Village in Karnataka, India

Kaladgi is a panchayat village in the Bagalkot Taluk, Bagalkot District of Karnataka State and is located about 25 km by road west of the town of Bagalkot. Kaladgi is well known for its fruit gardens.

==History==
In the initial stages of the British regime, cavalry was stationed here by the Southern Maharashtra Jahgirdars. It was found to be a very suitable place for the movement of troops. After the war, in 1864 it was made the district headquarters. According to the Imperial Gazetteer of India (Vol.7 p. 314), Kaladgi had a population of 7,024 in 1881, including 4,420 Hindus, 2,521 Muslims, 19 Jains and 58 Christians. In 1884 the district headquarters was shifted to Bijapur. Several old buildings and tombs of the British days, still remain at this place.
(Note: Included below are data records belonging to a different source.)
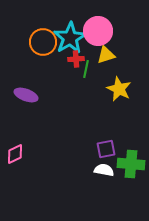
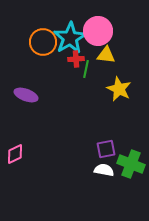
yellow triangle: rotated 24 degrees clockwise
green cross: rotated 16 degrees clockwise
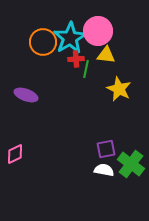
green cross: rotated 16 degrees clockwise
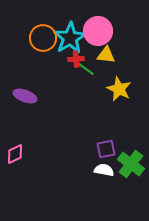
orange circle: moved 4 px up
green line: rotated 66 degrees counterclockwise
purple ellipse: moved 1 px left, 1 px down
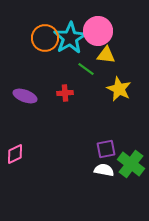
orange circle: moved 2 px right
red cross: moved 11 px left, 34 px down
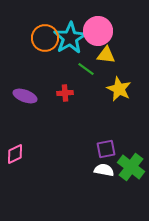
green cross: moved 3 px down
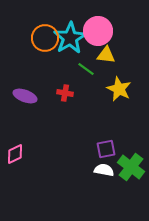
red cross: rotated 14 degrees clockwise
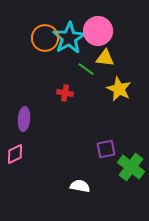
cyan star: moved 1 px left
yellow triangle: moved 1 px left, 3 px down
purple ellipse: moved 1 px left, 23 px down; rotated 75 degrees clockwise
white semicircle: moved 24 px left, 16 px down
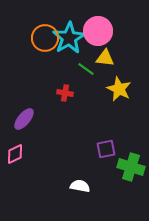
purple ellipse: rotated 35 degrees clockwise
green cross: rotated 20 degrees counterclockwise
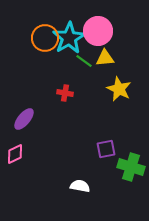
yellow triangle: rotated 12 degrees counterclockwise
green line: moved 2 px left, 8 px up
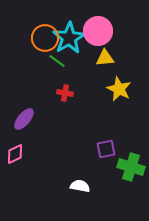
green line: moved 27 px left
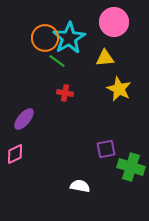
pink circle: moved 16 px right, 9 px up
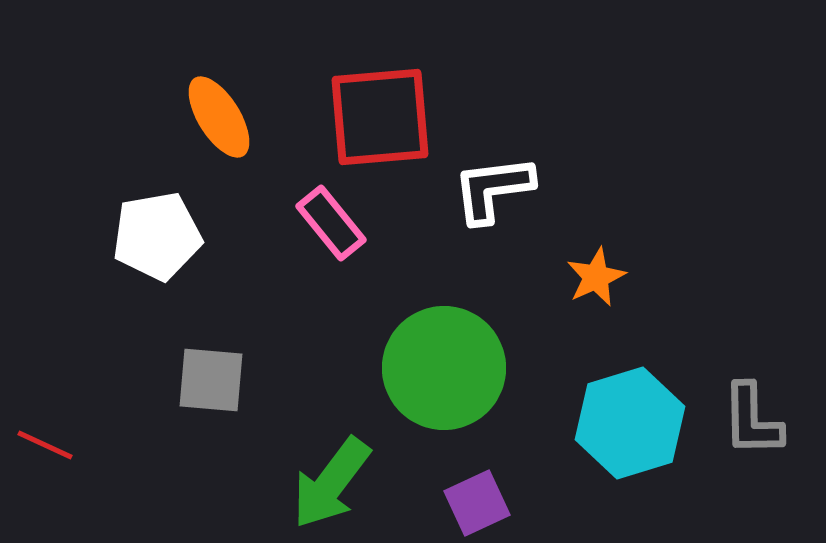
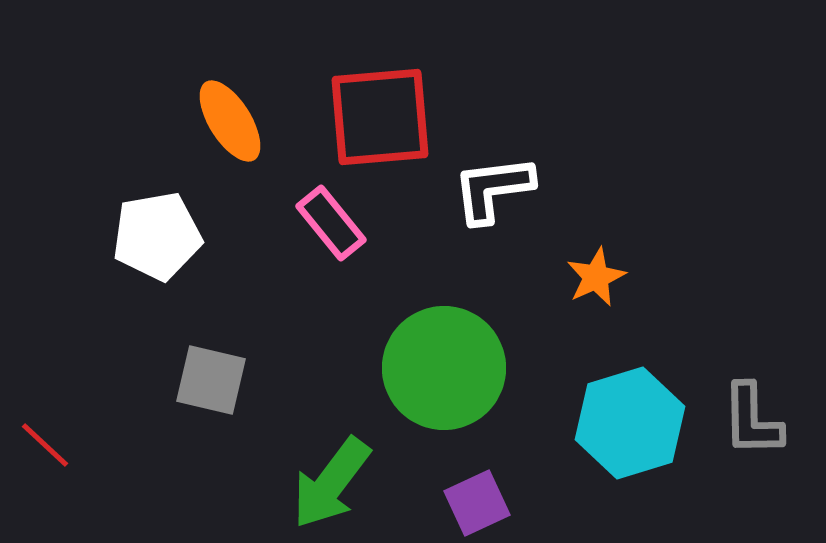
orange ellipse: moved 11 px right, 4 px down
gray square: rotated 8 degrees clockwise
red line: rotated 18 degrees clockwise
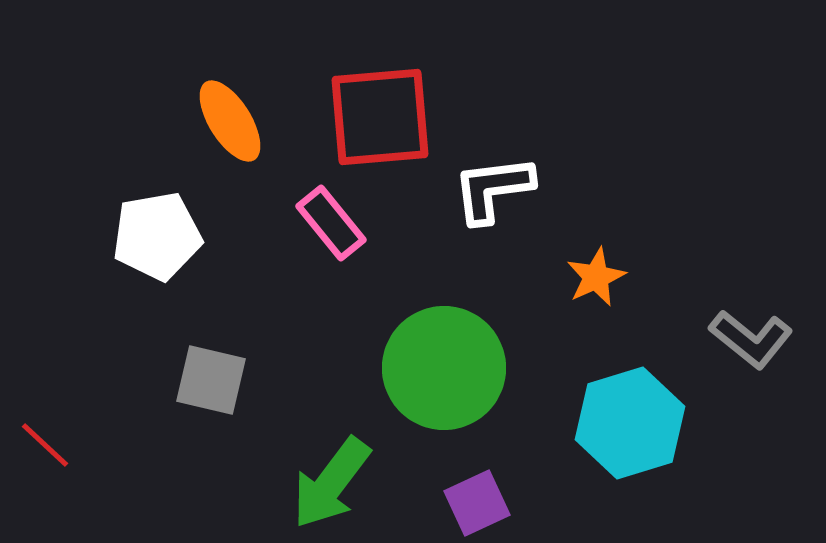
gray L-shape: moved 1 px left, 81 px up; rotated 50 degrees counterclockwise
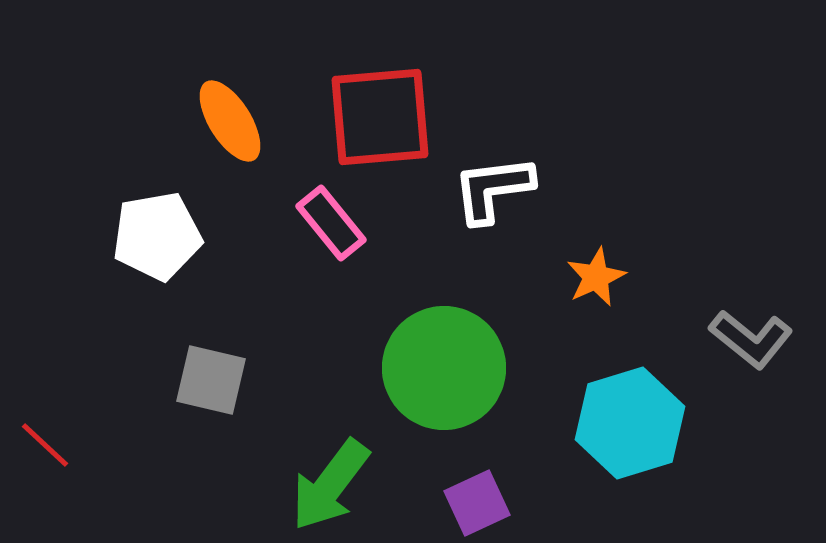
green arrow: moved 1 px left, 2 px down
The town has a town Panchayat and a Khadi production Unit.

==Geography==
Kaladgi gram panchayat area is bounded on the north by the banks of the Ghataprabha River, to the east is the Chikka-Shellikeri gram panchayat area, to the south is the Yandageri village area of Badami Taluka, and to the west is the Khajidoni gram panchayat area.

==Transport==
Kaladgi is well connected by road. Karnataka State highway 20 passes through Kaladgi. The National Highway 52 (India) passing through Bagalkot (Gaddangiri Cross) connects at about 12 km and another National Highway 50 (India) passing through Bagalkot (Ilkal, Hunagund) connect at 50 km. The nearest Railway station is Bagalkot.
All these modes of transports connects Kaladgi to Hubli, Bijapur, Raichur and Belgaum by road and connects Kaladgi to Gadag and Bijapur by train.

==Other==
Kaladgi is famous for fruits like Pomegranates, Sapota, Grapes etc. These fruits are exported all over India as well abroad, Shri Bapurao L Chavhan his One of the famous fruits grower.

Kaladgi has a very well known temple called Sri Gurulingeswara Matha. Late shri shri shri Chandrashekhara Swamiji was Guru/Swamiji of this temple. Also in this place is a fine temple of Basavanna, built out of famous Shellikeri Blackstone.

It also has some British Officers Tombs, it also has few foreign visitors searching for ancestral leftovers.

This village will be submerged in the Almatti Dam Project. The new location is yet to be developed.

The Father of Indian armed rebellion & first revolutionary freedom fighter of India Vasudev Balavant Phadke was captured in a temple here after a fierce fight with the British.